As final proof he pulled from his file a Marvel comic called “New Gods.” He pointed to a picture of an immense hairy monster with tentacles streaming from its mouth. “This is close,” he said. I didn’t understand. Malcolm and I glanced at one another but said nothing. He turned to another, larger picture, placed it in front of me, and tapped the edge slowly with one finger. It was a picture of a swarm of scaly devils riding screeching pterodactyls toward a frenzied, helpless man. “This is very close,” Malcolm said. And then I understood.
There was more but he stopped as two women joined us in the office. He placed the folder back in his desk and with a smile now back on his face, introduced me to the women.
They were the youth minister, a tall white-haired woman in her fifties, very unlike the “dynamic,” well-dressed student council types youth ministers tend to be, and a much younger woman with curled, beauty parlor hair, hose, heels, a nondescript though relatively new red and blue dress. Attractive enough in an oval, fresh-faced, hearth ’n’ home way, she was in charge of the church’s day care center. She believed that many childhood difficulties—anger, frustration, disobedience—can be attributed to demon possession. “We can pray and get rid of the demon,” she said, “but it doesn’t do any good if the child goes right back to a house where devils exist.” It seemed likely that a child who threw a tantrum and had to suffer through a long bout of prayers because of it might think twice before throwing one again. “I used to be possessed with the demon of self-pity,” she said, her perky voice assuming a kind of perky sincerity, “but I was able to rid myself of it through prayer. And now—she sat up straighter, smiled happily, wrinkled her eyes— “I’m not bothered with self-pity any more.”
John Todd had said that San Antonio high school students were drinking dog’s blood in witchcraft ceremonies, and the youth minister concurred. She said that a girl in whose home she was regularly visiting admitted that she had been involved in something like that. The principals of the high schools mentioned had been notified and given the names of the girls supposedly involved. It’s interesting to reflect that the Salem trials began with adolescent girls accusing people who for one reason or another they didn’t like.

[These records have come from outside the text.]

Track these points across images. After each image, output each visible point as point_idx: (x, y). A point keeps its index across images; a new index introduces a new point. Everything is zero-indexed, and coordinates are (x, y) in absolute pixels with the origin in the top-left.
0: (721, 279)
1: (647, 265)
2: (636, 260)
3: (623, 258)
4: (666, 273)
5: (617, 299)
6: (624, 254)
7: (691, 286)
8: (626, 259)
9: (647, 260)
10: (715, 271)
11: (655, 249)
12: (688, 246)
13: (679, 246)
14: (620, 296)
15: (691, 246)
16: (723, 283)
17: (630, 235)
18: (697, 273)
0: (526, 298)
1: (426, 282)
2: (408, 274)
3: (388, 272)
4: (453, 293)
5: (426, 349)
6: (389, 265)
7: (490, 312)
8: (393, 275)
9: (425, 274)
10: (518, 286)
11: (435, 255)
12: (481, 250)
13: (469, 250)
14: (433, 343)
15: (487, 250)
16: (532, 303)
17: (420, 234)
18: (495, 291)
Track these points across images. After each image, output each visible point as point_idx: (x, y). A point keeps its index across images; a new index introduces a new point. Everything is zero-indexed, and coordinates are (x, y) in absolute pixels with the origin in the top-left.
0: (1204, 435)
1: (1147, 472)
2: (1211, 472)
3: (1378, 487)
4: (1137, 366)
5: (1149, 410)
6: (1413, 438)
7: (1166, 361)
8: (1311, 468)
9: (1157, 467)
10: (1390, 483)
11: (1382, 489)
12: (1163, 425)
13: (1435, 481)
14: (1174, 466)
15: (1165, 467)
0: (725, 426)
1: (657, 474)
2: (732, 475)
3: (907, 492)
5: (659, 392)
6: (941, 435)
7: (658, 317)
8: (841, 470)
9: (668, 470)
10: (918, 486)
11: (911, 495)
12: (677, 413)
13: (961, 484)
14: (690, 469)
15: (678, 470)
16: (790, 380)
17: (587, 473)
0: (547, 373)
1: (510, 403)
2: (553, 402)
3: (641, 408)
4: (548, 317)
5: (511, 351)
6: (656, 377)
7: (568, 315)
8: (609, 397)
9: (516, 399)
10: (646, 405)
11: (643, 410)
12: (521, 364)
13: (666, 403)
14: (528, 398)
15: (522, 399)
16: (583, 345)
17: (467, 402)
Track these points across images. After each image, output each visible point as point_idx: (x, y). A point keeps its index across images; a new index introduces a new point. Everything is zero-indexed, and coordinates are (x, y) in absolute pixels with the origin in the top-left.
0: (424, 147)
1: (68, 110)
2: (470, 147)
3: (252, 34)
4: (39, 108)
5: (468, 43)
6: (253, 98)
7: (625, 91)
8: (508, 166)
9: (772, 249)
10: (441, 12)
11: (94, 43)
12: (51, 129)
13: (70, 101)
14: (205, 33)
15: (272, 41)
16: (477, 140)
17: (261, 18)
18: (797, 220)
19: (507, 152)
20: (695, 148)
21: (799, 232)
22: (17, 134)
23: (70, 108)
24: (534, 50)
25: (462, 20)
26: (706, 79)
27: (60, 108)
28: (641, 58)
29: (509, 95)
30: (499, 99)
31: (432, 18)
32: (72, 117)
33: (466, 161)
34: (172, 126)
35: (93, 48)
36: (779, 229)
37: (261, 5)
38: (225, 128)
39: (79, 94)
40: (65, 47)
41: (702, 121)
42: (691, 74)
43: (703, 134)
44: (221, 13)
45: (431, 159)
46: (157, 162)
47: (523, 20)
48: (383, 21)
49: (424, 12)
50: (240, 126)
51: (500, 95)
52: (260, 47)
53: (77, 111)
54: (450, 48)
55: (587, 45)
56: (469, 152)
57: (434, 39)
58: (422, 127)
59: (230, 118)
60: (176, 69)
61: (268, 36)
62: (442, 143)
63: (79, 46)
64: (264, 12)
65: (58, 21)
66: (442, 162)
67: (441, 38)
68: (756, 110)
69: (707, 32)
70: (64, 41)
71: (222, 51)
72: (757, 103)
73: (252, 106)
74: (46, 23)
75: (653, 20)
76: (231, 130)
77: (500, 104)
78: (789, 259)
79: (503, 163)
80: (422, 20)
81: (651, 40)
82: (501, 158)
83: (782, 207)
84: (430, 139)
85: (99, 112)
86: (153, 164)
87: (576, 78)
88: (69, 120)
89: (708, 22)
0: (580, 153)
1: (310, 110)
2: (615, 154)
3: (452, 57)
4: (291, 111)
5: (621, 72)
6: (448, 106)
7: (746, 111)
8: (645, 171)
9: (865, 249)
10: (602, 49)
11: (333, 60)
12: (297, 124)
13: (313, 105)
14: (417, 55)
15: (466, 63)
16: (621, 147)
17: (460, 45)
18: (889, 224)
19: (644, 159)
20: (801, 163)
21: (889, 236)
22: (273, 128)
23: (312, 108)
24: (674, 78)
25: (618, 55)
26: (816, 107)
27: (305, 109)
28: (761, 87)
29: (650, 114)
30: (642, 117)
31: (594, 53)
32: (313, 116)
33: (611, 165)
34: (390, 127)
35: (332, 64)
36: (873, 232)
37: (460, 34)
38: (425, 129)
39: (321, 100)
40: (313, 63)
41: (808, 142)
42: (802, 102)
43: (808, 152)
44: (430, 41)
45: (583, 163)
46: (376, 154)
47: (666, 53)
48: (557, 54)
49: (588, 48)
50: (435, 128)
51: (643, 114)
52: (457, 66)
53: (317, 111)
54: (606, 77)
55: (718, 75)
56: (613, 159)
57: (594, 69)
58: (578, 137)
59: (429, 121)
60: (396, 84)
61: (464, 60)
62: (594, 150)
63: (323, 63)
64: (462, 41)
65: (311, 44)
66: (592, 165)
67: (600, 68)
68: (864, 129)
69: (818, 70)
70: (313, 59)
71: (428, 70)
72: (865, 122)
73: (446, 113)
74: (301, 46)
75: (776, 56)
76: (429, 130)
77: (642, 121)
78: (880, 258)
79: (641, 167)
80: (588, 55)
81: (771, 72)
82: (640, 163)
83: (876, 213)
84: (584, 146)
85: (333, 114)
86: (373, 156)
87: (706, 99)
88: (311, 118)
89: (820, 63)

And there really had been a book-burning. Malcolm’s account made my imagined scene seem pretty close to the truth.
Many objects of the devil had been burned. The high point had been the arrival of a girl dressed in black robes who said she had set out that Halloween night to have sex with Satan. What perverse strain of that erotic desire had led her to Castle Hills would make interesting speculation. But show up she did. Later she said, knowing there were rabbits in the woods behind the church, that she thought she was taking the form of a wolf; she wanted to find the rabbits and drink their blood. According to Malcolm, several strong men had to hold her down so they could pray over her and exorcize the devil in her.
John Todd, unfortunately, could not be seen. He was frightened that his old cohorts in witchcraft were plotting revenge for his exposing them. “But go see Jim Dolan,” Malcolm said. “He’s a reporter, too. He knows about these things.” Finally Malcolm gave me some tapes, one by Todd telling about his escape from witchcraft and another from a woman who, right in this same office, had been delivered from Satan and seen visions of Satan and Jesus while it happened.
As I rose to say good-bye to the three of them, Malcolm asked, “Are you a Christian, Greg?”